As mentioned in the article Bun still has a lot of incompatibilities with Node. For example, as far as I could tell scripts designed to be run with npx don't work right now. And I'm not sure what to make of binary lock files. Sure, it's more efficient but how do you know a `bun add` didn't change something it absolutely shouldn't have changed?

Deno has really fast TypeScript compilation and file watching built in which is awesome. I always loathed using tsc together with nodemon or some custom file watcher thing. And permissions are great. But the package index is more or less the most valuable asset of Node and Deno doesn't provide (and doesn't aim to provide) compatibility with most of it. Also, while I do like the idea of using URLs for dependency management, the way Deno does it with import maps and lock files feels extremely convoluted and too easy to mess up for me. NPM is more intuitive.
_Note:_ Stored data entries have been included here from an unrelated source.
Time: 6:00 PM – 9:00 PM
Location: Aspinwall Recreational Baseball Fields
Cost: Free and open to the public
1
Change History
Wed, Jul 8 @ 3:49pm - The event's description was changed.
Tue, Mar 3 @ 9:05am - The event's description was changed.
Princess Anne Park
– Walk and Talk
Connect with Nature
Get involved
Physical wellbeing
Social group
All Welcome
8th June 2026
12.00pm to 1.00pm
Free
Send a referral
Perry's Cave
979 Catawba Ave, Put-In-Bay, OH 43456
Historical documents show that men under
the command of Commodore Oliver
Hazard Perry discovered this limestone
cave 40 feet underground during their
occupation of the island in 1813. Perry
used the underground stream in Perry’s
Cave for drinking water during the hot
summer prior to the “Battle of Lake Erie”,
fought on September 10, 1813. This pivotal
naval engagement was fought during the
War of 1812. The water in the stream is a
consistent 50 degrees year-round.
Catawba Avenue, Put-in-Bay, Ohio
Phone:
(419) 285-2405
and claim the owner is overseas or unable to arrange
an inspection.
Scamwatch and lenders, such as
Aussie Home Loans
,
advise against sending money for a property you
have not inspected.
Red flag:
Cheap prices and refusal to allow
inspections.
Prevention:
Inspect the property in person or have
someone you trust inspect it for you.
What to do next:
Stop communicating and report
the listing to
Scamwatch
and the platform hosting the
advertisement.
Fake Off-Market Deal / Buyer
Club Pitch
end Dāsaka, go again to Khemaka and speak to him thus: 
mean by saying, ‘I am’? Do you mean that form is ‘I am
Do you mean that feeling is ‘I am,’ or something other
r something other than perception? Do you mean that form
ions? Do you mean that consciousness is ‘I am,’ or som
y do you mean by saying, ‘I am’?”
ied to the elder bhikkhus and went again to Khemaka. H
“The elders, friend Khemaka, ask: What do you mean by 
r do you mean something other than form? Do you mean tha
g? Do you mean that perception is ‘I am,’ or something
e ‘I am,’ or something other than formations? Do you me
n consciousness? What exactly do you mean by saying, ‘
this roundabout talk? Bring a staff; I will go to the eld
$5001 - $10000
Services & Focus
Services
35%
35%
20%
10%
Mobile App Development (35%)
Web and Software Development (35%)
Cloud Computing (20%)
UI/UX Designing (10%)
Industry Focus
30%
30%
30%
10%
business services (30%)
" Deno doesn't provide (and doesn't aim to provide) compatibility with most of it"

which packages did you have issues with/need that didn't work? my understanding was with node compat flag deno supported quite a bit...


At the time it was the "tailwindcss" package IIRC. I also just tried it again on the latest iteration of that codebase and ran into some import problems, seemingly related to "markdown-it" (version 13.0.1). First I got "SyntaxError: Cannot use import statement outside a module", when I changed the package.json file to add "type: module", as requested in the error message, I got a panic. If you want, I can open an issue for that.

Additionally, I'm currently using at least one function in "fs/promises" that doesn't seem to be supported yet ("opendir") and the "vm" module to evaluate some (trusted) JS.

Most of those issues can be worked around, I just decided to go with Node instead for the time being.